**Records supplied:**
=== Section Start ===

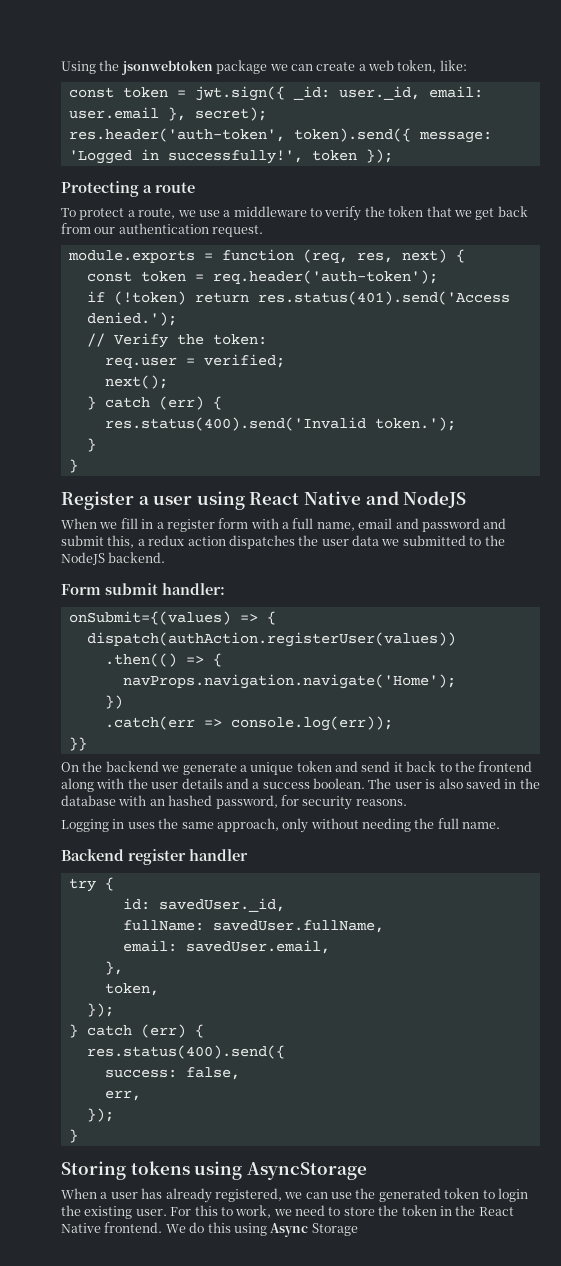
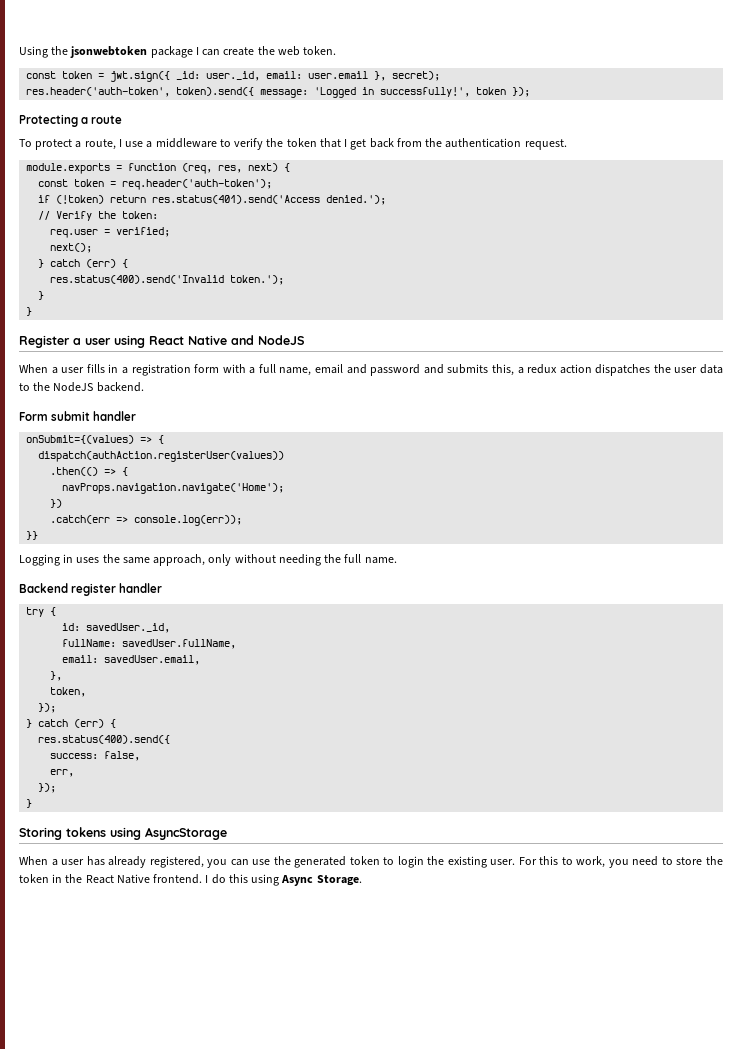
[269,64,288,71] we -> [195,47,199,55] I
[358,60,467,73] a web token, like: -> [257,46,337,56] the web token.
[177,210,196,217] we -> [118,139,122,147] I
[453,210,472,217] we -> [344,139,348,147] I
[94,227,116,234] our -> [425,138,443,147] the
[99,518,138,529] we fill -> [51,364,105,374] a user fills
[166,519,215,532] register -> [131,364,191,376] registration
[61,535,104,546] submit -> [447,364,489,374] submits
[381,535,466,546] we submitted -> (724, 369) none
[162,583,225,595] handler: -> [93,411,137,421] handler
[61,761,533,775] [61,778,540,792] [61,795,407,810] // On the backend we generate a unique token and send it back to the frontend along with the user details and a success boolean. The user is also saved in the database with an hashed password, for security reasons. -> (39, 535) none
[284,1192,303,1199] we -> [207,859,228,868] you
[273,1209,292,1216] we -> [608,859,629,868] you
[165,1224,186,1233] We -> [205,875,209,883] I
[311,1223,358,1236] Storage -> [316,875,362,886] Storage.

=== Section End ===
=== Section Start ===

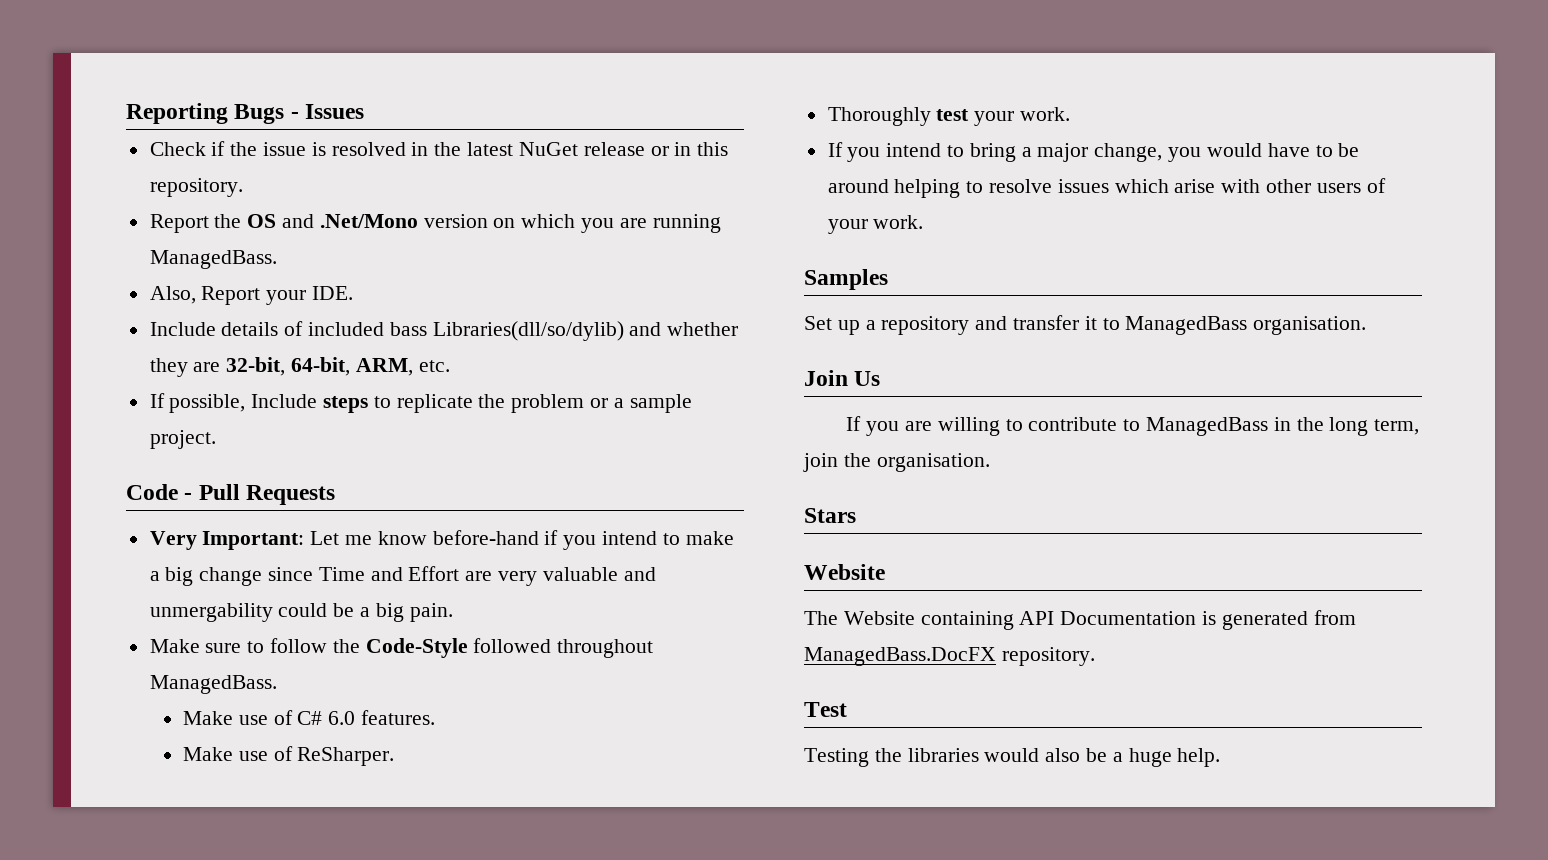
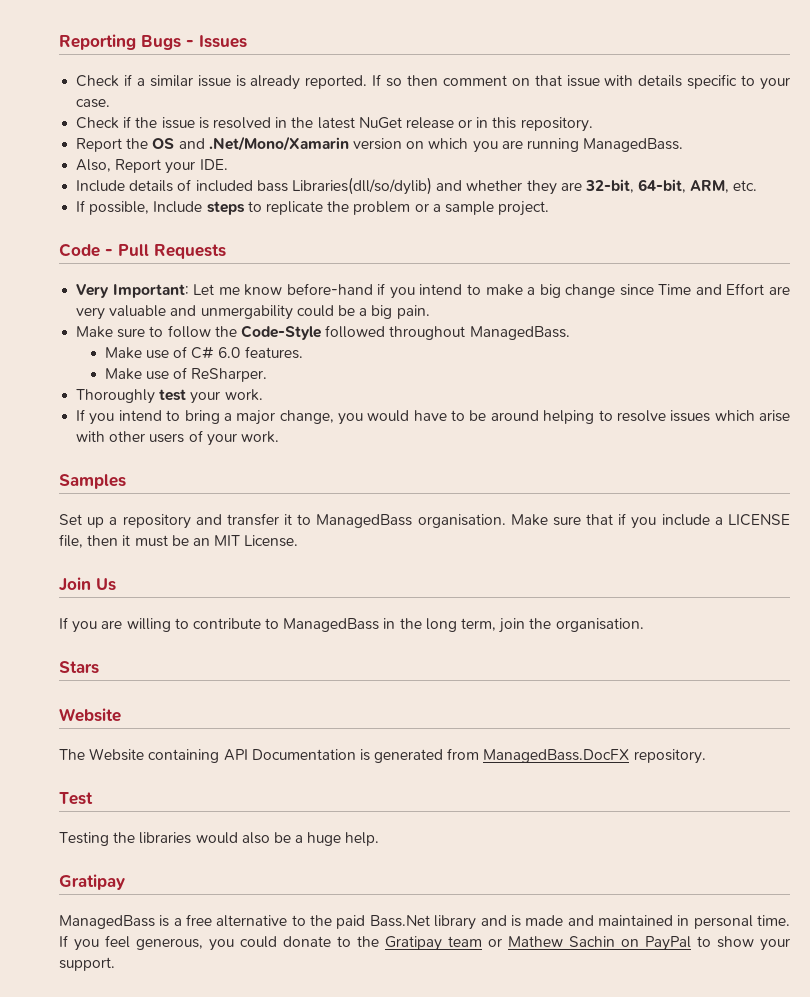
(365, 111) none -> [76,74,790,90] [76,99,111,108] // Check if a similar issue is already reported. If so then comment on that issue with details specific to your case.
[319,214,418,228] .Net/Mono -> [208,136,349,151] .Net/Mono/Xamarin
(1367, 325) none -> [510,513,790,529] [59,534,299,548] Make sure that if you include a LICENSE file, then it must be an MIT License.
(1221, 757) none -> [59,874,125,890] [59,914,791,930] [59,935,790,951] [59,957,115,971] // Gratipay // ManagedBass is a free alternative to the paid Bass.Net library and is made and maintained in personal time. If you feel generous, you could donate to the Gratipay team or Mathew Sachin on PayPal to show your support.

=== Section End ===

**What is needed:** Identify the lines in the entries that hold "none" and return each one.

**Response to this task:**
[381,535,466,546] we submitted -> (724, 369) none
[61,761,533,775] [61,778,540,792] [61,795,407,810] // On the backend we generate a unique token and send it back to the frontend along with the user details and a success boolean. The user is also saved in the database with an hashed password, for security reasons. -> (39, 535) none
(365, 111) none -> [76,74,790,90] [76,99,111,108] // Check if a similar issue is already reported. If so then comment on that issue with details specific to your case.
(1367, 325) none -> [510,513,790,529] [59,534,299,548] Make sure that if you include a LICENSE file, then it must be an MIT License.
(1221, 757) none -> [59,874,125,890] [59,914,791,930] [59,935,790,951] [59,957,115,971] // Gratipay // ManagedBass is a free alternative to the paid Bass.Net library and is made and maintained in personal time. If you feel generous, you could donate to the Gratipay team or Mathew Sachin on PayPal to show your support.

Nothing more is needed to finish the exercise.